#### [Written task 1]
Rewrite the extracted data entries, replacing "Copenhagen" with "Kopenhagen" and changing nothing else. Omit the pictures from your answer.

In particular, under the condition (F7), $$ \delta _X \mathcal{E}(v,\varphi _0)[w]=\left . \frac{d}{d\epsilon }\mathcal{E}(v+\epsilon w,\varphi _0)\right |_{\epsilon =0}$$ exists for all $v\in \mathcal{V}$. The condition (F7) is often called the $(S_+)$-property.
Theorem 2.10
[Theorem 3, OT-K12] Under the conditions \textrm{(F1)--(F7)}, $[\varphi \mapsto \mathcal{E}(u(\varphi );\varphi )]$ is Fréchet differentiable at $\varphi =\varphi _{0}$ and the following holds; \begin{equation} D_{\varphi }\mathcal{E}(u(\varphi _0),\varphi _0)[\mu ]=\partial _{\varphi }\mathcal{E}(u(\varphi _{0}),\varphi _{0})[\mu ] \tag{2.35} \end{equation} where $D_{\varphi }$ denotes the Fréchet differential operator.

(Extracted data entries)
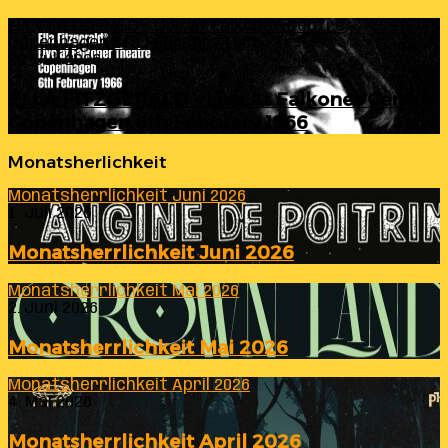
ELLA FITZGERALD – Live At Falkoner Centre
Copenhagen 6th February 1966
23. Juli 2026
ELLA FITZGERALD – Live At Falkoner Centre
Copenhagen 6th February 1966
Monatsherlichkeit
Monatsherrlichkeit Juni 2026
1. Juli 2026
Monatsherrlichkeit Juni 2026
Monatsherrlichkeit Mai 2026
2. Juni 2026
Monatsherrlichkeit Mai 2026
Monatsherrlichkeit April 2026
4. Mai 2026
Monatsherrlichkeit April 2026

#### [Written task 2]
Reproduce the passage on Fréchet differentiability from "Theorem 2.10" to "Fréchet differential operator.".

#### [Task answer 1]
ELLA FITZGERALD – Live At Falkoner Centre
Kopenhagen 6th February 1966
23. Juli 2026
ELLA FITZGERALD – Live At Falkoner Centre
Kopenhagen 6th February 1966
Monatsherlichkeit
Monatsherrlichkeit Juni 2026
1. Juli 2026
Monatsherrlichkeit Juni 2026
Monatsherrlichkeit Mai 2026
2. Juni 2026
Monatsherrlichkeit Mai 2026
Monatsherrlichkeit April 2026
4. Mai 2026
Monatsherrlichkeit April 2026

#### [Task answer 2]
Theorem 2.10
[Theorem 3, OT-K12] Under the conditions \textrm{(F1)--(F7)}, $[\varphi \mapsto \mathcal{E}(u(\varphi );\varphi )]$ is Fréchet differentiable at $\varphi =\varphi _{0}$ and the following holds; \begin{equation} D_{\varphi }\mathcal{E}(u(\varphi _0),\varphi _0)[\mu ]=\partial _{\varphi }\mathcal{E}(u(\varphi _{0}),\varphi _{0})[\mu ] \tag{2.35} \end{equation} where $D_{\varphi }$ denotes the Fréchet differential operator.